**Extract to read:**
######
# Leaking roof - help!



## jiwawa (Jun 22, 2007)

I have a leak from the join of the front cowling (on a - sorry, my single braincell has gone AWOL! - it's not an A-class and it's not got a bed above the cab and it's not a PVC....).

Anyway the front cowling meets the flat of the roof and there's a strip across the roof over the join. The gungy stuff that should cover the end of that has become brittle and fallen away leaving a lovely channel for the water to run along. The other end is also a problem but not so far gone.

I phoned Dyce Caravans in Aberdeen but they're shortstaffed with holidays. He suggested duct tape, which I could do, but looking at the unevenness of the site I think it might be best to use some of that gungy sealant stuff.

Could you folk who know what you're talking about tell me all I need to get - for cleaning, prepping etc and where I might get it - Halfords? BnQ?

I'm assuming that when I get home I'll need to take it off again and dry the whole thing out but I need a fix to get me through the next month or so.

Many thanks - haven't even looked at the Brexit posts so hopefully this will be a welcome diversion for some of you!!


----------



## Carl_n_Flo (May 10, 2005)

That really is a poor design in this day and age.


To seal that properly, the trim you show is going to have to come off - the central trim strip should come out and there will be screws underneath (probably rusted by now) and these should hold the trim strip in place. It should be a DIY job if the sheckles are tight. Remove the trim strip, clean up the whole area with a solution available from Sika (of Sikaflex fame) and re-seal the trim strip back to the roof with a flexible Sikaflex seal. This seal is so strong that I doubt you would need to re-screw it back down. I would avoid using any screws through the roof to be honest.


In the short term - yes, cover the trim with a strong duct tape.


Hope this helps?
Carl


----------



## Carl_n_Flo (May 10, 2005)

http://www.ebay.co.uk/itm/Sikaflex-...319476?hash=item5d5bd00af4:g:rmYAAOSwe7BW0C3M

http://www.ebay.co.uk/itm/2-X-SIKAF...536049?hash=item4d4294e531:g:QCAAAOSwz2lXBjMF


----------



## jiwawa (Jun 22, 2007)

Thanks Carl.

I wouldn't be attempting a DIY job so the reinstatement job is going to have to wait till I'm home in a month or so.

But I was thinking, for that month, that a good blob of sikaflex or whatever would give me a better seal than duct tape?
######
**Source information:**
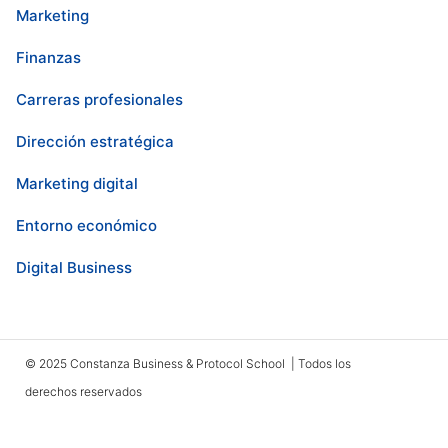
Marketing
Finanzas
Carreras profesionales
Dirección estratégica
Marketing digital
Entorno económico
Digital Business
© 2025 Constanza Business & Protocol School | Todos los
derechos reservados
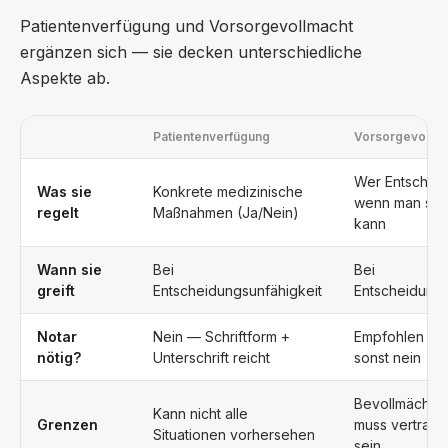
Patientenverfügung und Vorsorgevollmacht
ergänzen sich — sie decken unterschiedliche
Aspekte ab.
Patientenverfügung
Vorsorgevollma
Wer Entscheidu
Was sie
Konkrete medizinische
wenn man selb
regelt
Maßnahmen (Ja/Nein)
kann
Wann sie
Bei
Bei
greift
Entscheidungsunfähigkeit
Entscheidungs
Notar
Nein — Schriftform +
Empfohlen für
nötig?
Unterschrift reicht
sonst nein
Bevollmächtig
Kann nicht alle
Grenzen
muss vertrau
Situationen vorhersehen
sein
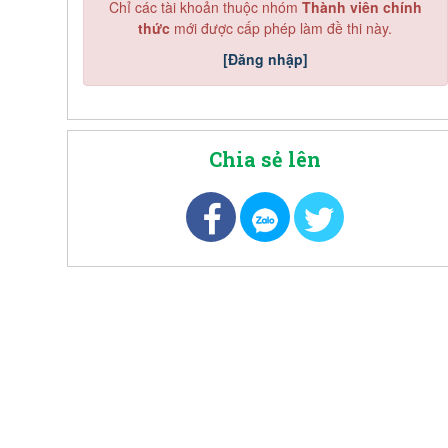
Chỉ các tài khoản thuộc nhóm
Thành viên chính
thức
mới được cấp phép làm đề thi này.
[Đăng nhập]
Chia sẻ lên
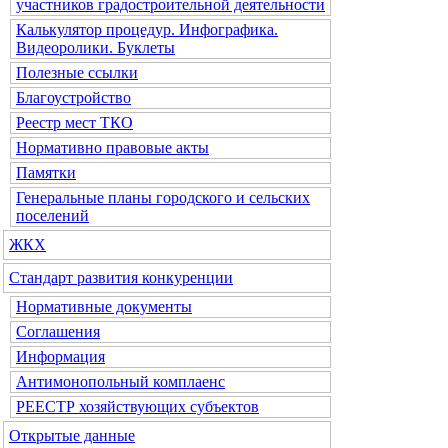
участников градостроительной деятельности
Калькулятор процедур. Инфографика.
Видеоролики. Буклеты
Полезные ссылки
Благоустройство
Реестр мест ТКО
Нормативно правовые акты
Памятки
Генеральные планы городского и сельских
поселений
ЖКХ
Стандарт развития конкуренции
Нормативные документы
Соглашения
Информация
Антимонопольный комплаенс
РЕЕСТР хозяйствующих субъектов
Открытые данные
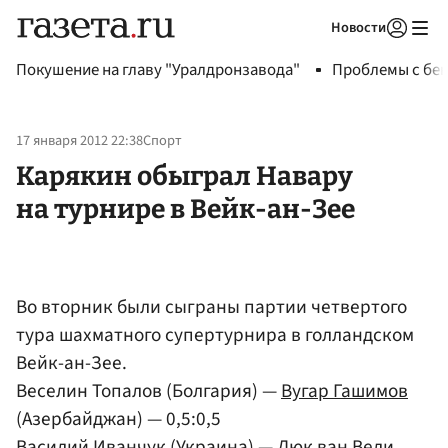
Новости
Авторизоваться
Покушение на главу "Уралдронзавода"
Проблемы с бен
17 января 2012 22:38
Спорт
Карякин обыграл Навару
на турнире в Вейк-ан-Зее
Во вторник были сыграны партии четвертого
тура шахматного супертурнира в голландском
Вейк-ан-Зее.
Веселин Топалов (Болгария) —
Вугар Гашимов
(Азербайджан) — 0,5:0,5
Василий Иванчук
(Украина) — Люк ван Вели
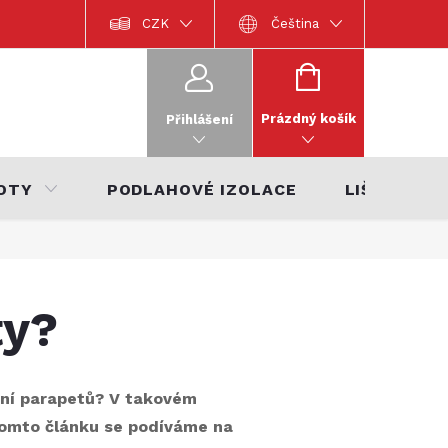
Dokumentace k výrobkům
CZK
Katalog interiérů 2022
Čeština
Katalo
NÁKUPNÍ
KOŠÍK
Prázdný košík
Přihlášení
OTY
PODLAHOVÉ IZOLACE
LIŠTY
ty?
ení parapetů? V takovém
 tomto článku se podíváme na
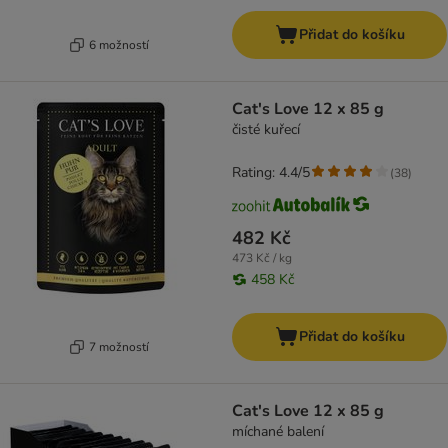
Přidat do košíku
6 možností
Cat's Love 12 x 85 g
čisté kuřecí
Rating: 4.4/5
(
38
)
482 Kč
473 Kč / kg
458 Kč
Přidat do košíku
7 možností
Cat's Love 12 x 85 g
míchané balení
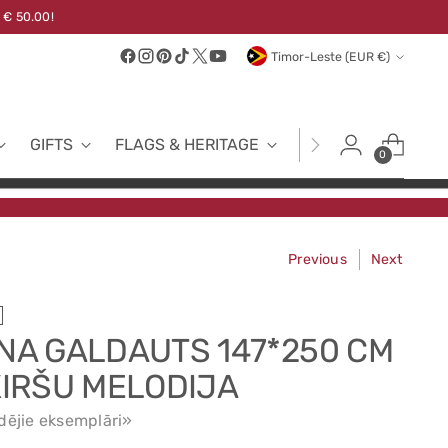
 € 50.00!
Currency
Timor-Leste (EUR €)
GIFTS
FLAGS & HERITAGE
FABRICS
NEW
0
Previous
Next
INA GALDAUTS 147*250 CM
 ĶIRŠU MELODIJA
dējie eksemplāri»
######
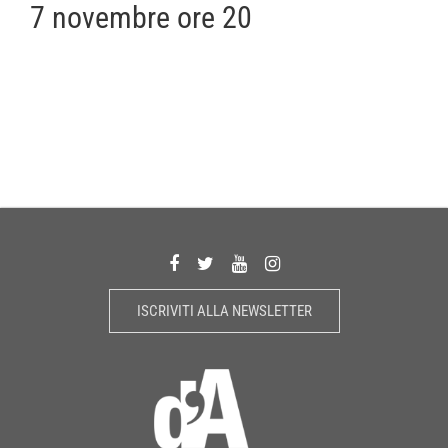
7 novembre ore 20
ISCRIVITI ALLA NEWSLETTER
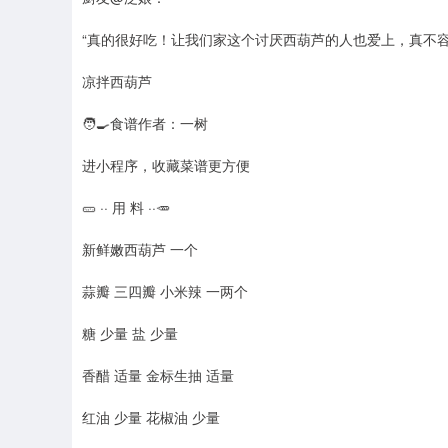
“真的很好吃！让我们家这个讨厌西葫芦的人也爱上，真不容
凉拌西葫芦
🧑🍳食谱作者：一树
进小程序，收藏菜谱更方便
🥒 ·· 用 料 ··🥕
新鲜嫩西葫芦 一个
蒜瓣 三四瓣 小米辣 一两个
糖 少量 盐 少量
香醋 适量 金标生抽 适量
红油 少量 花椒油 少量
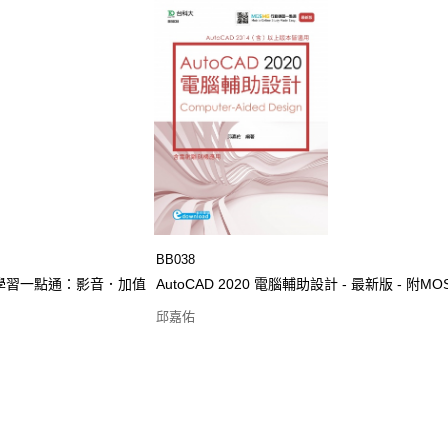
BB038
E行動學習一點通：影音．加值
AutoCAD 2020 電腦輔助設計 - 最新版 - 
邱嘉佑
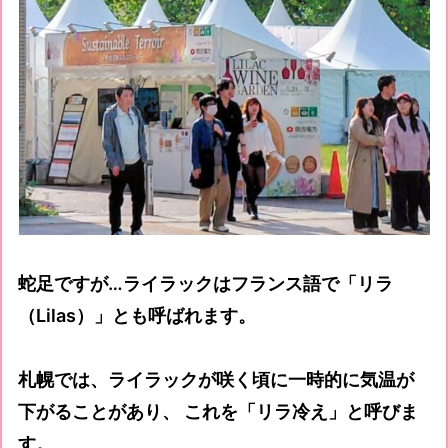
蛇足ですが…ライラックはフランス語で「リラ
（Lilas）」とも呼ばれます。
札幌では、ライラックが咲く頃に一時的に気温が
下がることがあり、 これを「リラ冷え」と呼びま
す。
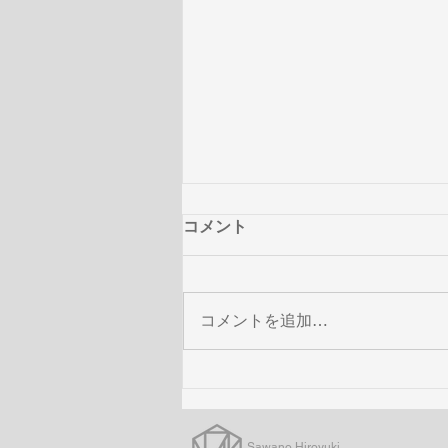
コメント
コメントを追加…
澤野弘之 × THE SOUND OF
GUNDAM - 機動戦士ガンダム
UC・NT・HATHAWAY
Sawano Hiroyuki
######
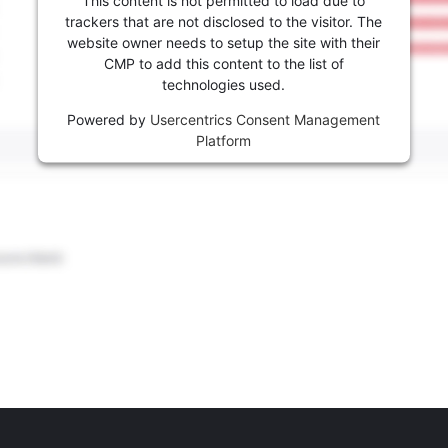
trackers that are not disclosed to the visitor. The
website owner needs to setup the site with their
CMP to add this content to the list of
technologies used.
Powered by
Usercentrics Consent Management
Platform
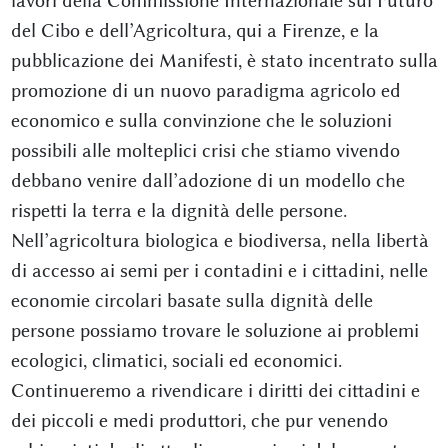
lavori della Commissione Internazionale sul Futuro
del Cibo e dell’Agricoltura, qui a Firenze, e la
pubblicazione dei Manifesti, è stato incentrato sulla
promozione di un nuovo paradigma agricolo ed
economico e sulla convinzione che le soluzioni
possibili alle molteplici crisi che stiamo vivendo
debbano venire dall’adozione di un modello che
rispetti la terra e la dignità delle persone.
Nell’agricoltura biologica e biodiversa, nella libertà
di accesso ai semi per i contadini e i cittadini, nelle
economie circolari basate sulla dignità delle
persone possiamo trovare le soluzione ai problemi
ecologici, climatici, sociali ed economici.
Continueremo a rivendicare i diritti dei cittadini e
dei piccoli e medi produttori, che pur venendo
######
**Aim of the task:** Copy the roof-leak thread from "That really is" up to and including "strong duct tape.", and swap every "duct tape" for "gaffer tape".

**Answer area:**
That really is a poor design in this day and age.


To seal that properly, the trim you show is going to have to come off - the central trim strip should come out and there will be screws underneath (probably rusted by now) and these should hold the trim strip in place. It should be a DIY job if the sheckles are tight. Remove the trim strip, clean up the whole area with a solution available from Sika (of Sikaflex fame) and re-seal the trim strip back to the roof with a flexible Sikaflex seal. This seal is so strong that I doubt you would need to re-screw it back down. I would avoid using any screws through the roof to be honest.


In the short term - yes, cover the trim with a strong gaffer tape.